Records:

....

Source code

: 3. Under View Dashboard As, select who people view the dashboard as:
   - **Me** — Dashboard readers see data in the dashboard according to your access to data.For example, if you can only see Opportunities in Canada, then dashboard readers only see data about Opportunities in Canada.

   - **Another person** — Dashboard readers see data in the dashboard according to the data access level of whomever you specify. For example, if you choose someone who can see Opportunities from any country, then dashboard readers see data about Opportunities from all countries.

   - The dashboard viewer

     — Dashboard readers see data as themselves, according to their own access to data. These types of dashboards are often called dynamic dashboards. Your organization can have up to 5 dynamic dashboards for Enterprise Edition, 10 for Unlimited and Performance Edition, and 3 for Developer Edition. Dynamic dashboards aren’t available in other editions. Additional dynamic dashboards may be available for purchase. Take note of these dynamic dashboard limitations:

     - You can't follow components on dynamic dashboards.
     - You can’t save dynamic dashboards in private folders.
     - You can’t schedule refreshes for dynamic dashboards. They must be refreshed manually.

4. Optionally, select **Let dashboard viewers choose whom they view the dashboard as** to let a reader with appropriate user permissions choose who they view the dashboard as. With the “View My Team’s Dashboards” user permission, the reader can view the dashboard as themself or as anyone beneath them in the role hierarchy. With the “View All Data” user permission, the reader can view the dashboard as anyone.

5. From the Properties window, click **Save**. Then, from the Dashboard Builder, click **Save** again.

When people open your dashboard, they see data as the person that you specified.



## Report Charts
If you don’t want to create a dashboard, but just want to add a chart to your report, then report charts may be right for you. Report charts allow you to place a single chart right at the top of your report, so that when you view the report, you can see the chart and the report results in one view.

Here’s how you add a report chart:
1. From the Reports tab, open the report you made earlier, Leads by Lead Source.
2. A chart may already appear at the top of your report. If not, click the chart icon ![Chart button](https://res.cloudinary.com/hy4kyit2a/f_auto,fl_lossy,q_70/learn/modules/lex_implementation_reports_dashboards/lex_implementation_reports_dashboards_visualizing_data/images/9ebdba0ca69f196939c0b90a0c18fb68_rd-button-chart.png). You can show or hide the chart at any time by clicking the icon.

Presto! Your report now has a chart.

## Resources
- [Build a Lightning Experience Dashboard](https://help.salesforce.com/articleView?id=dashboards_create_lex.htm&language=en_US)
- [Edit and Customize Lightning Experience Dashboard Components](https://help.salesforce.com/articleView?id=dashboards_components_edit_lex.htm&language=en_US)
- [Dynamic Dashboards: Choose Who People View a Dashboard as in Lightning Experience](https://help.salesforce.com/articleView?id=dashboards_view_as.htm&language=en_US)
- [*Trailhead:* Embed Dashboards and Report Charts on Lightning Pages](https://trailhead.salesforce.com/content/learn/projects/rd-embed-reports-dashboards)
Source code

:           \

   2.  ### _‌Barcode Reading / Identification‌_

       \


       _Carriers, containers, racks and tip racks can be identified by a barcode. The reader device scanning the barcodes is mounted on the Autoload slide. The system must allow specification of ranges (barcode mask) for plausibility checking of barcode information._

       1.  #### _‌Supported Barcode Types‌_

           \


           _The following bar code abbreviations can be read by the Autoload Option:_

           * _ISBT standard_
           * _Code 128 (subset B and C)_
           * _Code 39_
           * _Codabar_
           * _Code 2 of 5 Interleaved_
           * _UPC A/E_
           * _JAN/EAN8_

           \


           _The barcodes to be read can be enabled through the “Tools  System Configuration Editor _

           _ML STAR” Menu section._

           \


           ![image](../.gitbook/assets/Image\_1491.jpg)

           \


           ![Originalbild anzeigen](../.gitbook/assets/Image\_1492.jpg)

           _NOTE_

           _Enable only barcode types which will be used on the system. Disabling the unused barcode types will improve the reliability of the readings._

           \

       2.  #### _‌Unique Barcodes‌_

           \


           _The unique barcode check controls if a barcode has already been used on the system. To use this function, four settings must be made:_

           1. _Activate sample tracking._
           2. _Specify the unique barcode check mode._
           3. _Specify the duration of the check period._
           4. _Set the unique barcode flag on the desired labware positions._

....

Exercise details: Copy every row above word for word.

Answer section:
Source code

: 3. Under View Dashboard As, select who people view the dashboard as:
   - **Me** — Dashboard readers see data in the dashboard according to your access to data.For example, if you can only see Opportunities in Canada, then dashboard readers only see data about Opportunities in Canada.

   - **Another person** — Dashboard readers see data in the dashboard according to the data access level of whomever you specify. For example, if you choose someone who can see Opportunities from any country, then dashboard readers see data about Opportunities from all countries.

   - The dashboard viewer

     — Dashboard readers see data as themselves, according to their own access to data. These types of dashboards are often called dynamic dashboards. Your organization can have up to 5 dynamic dashboards for Enterprise Edition, 10 for Unlimited and Performance Edition, and 3 for Developer Edition. Dynamic dashboards aren’t available in other editions. Additional dynamic dashboards may be available for purchase. Take note of these dynamic dashboard limitations:

     - You can't follow components on dynamic dashboards.
     - You can’t save dynamic dashboards in private folders.
     - You can’t schedule refreshes for dynamic dashboards. They must be refreshed manually.

4. Optionally, select **Let dashboard viewers choose whom they view the dashboard as** to let a reader with appropriate user permissions choose who they view the dashboard as. With the “View My Team’s Dashboards” user permission, the reader can view the dashboard as themself or as anyone beneath them in the role hierarchy. With the “View All Data” user permission, the reader can view the dashboard as anyone.

5. From the Properties window, click **Save**. Then, from the Dashboard Builder, click **Save** again.

When people open your dashboard, they see data as the person that you specified.



## Report Charts
If you don’t want to create a dashboard, but just want to add a chart to your report, then report charts may be right for you. Report charts allow you to place a single chart right at the top of your report, so that when you view the report, you can see the chart and the report results in one view.

Here’s how you add a report chart:
1. From the Reports tab, open the report you made earlier, Leads by Lead Source.
2. A chart may already appear at the top of your report. If not, click the chart icon ![Chart button](https://res.cloudinary.com/hy4kyit2a/f_auto,fl_lossy,q_70/learn/modules/lex_implementation_reports_dashboards/lex_implementation_reports_dashboards_visualizing_data/images/9ebdba0ca69f196939c0b90a0c18fb68_rd-button-chart.png). You can show or hide the chart at any time by clicking the icon.

Presto! Your report now has a chart.

## Resources
- [Build a Lightning Experience Dashboard](https://help.salesforce.com/articleView?id=dashboards_create_lex.htm&language=en_US)
- [Edit and Customize Lightning Experience Dashboard Components](https://help.salesforce.com/articleView?id=dashboards_components_edit_lex.htm&language=en_US)
- [Dynamic Dashboards: Choose Who People View a Dashboard as in Lightning Experience](https://help.salesforce.com/articleView?id=dashboards_view_as.htm&language=en_US)
- [*Trailhead:* Embed Dashboards and Report Charts on Lightning Pages](https://trailhead.salesforce.com/content/learn/projects/rd-embed-reports-dashboards)
Source code

:           \

   2.  ### _‌Barcode Reading / Identification‌_

       \


       _Carriers, containers, racks and tip racks can be identified by a barcode. The reader device scanning the barcodes is mounted on the Autoload slide. The system must allow specification of ranges (barcode mask) for plausibility checking of barcode information._

       1.  #### _‌Supported Barcode Types‌_

           \


           _The following bar code abbreviations can be read by the Autoload Option:_

           * _ISBT standard_
           * _Code 128 (subset B and C)_
           * _Code 39_
           * _Codabar_
           * _Code 2 of 5 Interleaved_
           * _UPC A/E_
           * _JAN/EAN8_

           \


           _The barcodes to be read can be enabled through the “Tools  System Configuration Editor _

           _ML STAR” Menu section._

           \


           ![image](../.gitbook/assets/Image\_1491.jpg)

           \


           ![Originalbild anzeigen](../.gitbook/assets/Image\_1492.jpg)

           _NOTE_

           _Enable only barcode types which will be used on the system. Disabling the unused barcode types will improve the reliability of the readings._

           \

       2.  #### _‌Unique Barcodes‌_

           \


           _The unique barcode check controls if a barcode has already been used on the system. To use this function, four settings must be made:_

           1. _Activate sample tracking._
           2. _Specify the unique barcode check mode._
           3. _Specify the duration of the check period._
           4. _Set the unique barcode flag on the desired labware positions._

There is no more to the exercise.